ASSIGNED TASK »
Take the lines from the beginning of the material through the line containing "ara ser o mais" and retype them exactly, leaving the pictures out.

THE DATA »

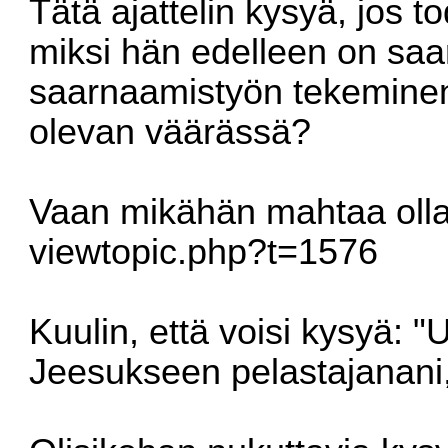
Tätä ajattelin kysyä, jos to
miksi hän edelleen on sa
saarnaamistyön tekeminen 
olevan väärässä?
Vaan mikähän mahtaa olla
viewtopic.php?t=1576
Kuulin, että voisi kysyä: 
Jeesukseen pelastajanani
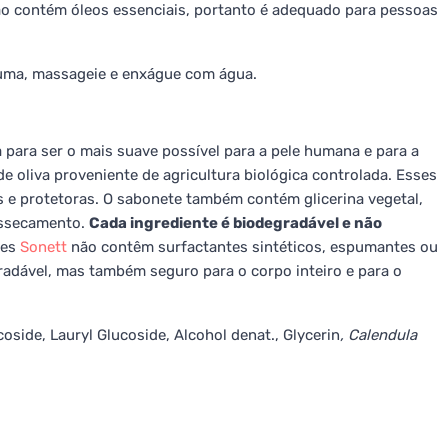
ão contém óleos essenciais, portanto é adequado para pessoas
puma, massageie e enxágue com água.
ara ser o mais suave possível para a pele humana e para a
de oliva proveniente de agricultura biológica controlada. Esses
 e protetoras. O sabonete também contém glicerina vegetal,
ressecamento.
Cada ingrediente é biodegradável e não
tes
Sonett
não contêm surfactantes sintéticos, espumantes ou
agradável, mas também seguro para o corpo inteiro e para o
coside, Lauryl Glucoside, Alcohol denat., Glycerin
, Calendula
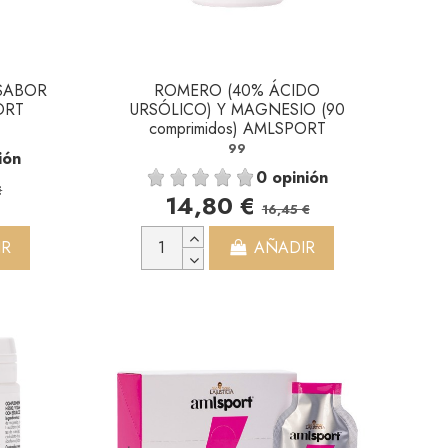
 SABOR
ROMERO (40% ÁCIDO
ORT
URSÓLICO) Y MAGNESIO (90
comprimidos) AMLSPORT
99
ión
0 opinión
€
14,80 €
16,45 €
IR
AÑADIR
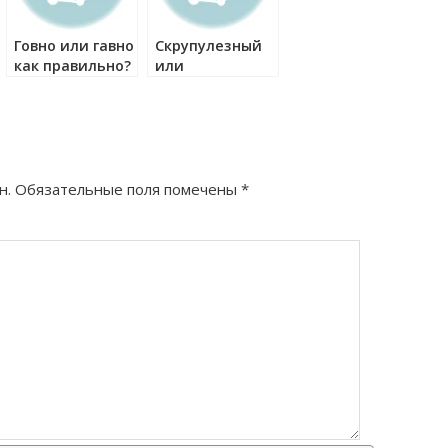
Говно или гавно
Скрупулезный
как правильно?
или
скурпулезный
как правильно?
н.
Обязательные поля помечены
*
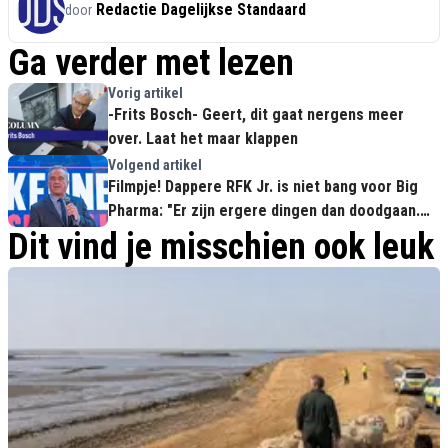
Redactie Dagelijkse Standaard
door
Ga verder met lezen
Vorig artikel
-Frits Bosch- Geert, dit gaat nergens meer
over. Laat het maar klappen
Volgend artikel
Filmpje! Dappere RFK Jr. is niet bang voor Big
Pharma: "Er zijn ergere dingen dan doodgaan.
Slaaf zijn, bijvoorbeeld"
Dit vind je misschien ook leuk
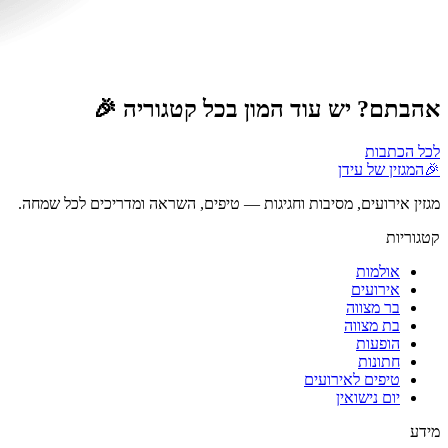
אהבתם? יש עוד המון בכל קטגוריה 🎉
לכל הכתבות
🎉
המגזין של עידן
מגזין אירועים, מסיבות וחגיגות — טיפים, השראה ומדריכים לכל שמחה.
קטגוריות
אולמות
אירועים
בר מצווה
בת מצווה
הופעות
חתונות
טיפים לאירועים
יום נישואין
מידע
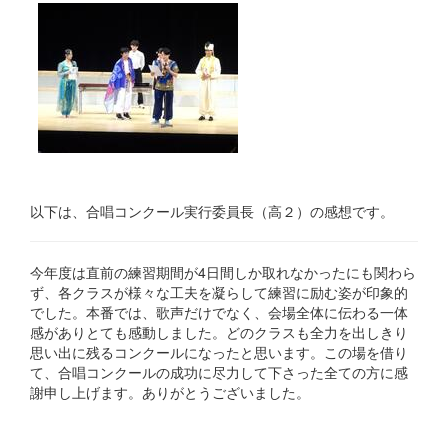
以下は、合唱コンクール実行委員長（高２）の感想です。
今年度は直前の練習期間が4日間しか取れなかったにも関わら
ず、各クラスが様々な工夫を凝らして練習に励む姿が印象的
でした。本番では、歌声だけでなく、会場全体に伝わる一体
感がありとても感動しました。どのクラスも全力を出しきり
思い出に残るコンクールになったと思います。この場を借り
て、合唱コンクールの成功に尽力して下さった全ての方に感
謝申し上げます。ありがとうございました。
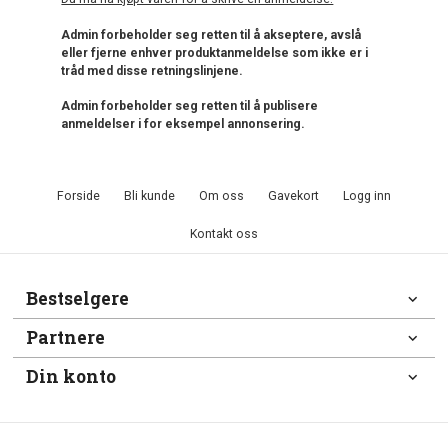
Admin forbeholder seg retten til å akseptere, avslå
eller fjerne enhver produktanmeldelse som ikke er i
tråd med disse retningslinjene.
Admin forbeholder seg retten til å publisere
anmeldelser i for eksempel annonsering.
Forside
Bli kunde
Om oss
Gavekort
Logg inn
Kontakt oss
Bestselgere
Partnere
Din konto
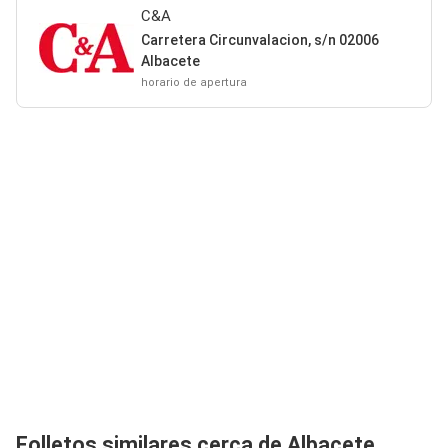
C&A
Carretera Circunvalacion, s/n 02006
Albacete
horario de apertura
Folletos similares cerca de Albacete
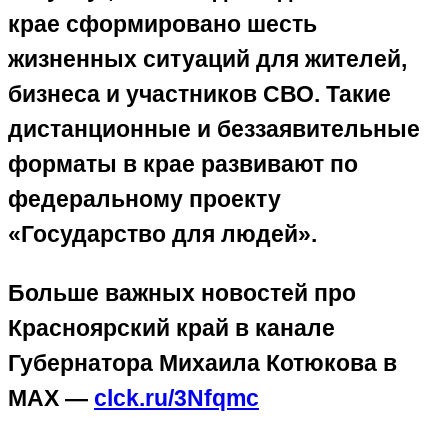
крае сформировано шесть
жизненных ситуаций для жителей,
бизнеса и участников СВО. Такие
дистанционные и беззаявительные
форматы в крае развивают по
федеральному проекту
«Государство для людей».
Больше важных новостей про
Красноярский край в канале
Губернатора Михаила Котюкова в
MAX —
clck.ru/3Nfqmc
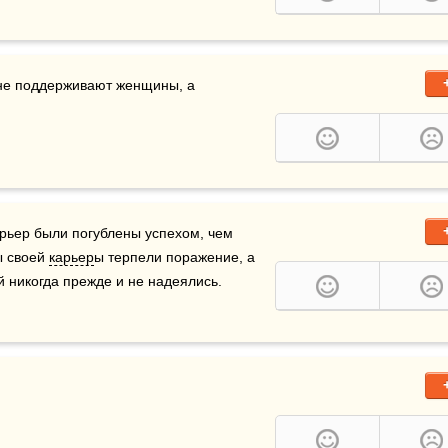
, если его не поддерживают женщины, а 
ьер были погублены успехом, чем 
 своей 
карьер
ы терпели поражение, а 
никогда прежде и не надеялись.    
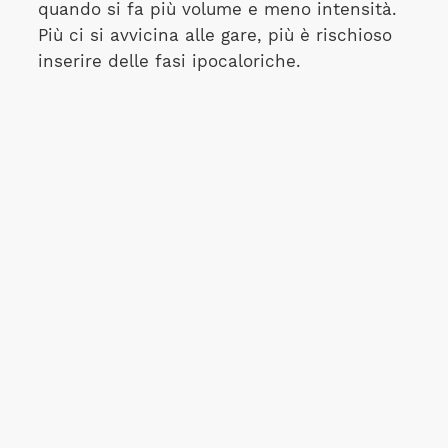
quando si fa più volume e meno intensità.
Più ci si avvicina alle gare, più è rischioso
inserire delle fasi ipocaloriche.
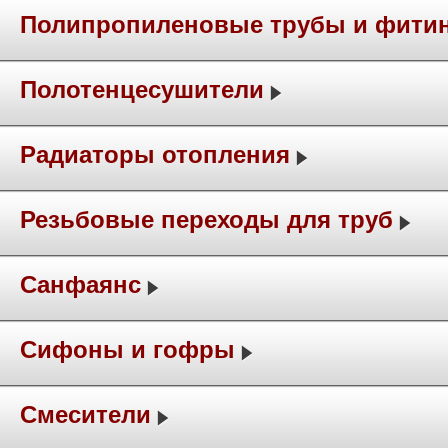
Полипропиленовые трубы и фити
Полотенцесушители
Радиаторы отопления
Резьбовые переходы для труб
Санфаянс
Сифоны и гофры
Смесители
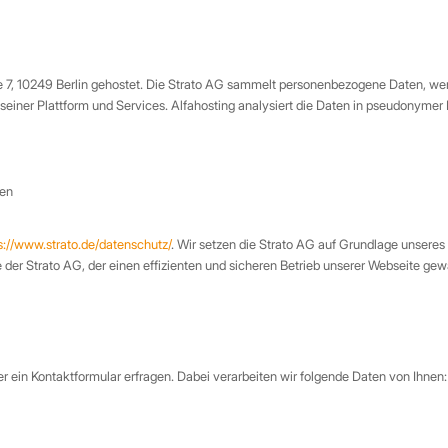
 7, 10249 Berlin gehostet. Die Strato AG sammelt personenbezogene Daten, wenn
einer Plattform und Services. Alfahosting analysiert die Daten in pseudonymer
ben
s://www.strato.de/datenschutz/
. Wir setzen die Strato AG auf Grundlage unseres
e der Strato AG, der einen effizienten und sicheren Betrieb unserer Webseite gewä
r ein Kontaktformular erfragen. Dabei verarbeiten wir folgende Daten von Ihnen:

OUTPUT OF THE TASK »
Tätä ajattelin kysyä, jos to
miksi hän edelleen on sa
saarnaamistyön tekeminen 
olevan väärässä?
Vaan mikähän mahtaa olla
viewtopic.php?t=1576
Kuulin, että voisi kysyä: 
Jeesukseen pelastajanani
ão contém óleos essenciais, portanto é adequado para pessoas
puma, massageie e enxágue com água.
ara ser o mais suave possível para a pele humana e para a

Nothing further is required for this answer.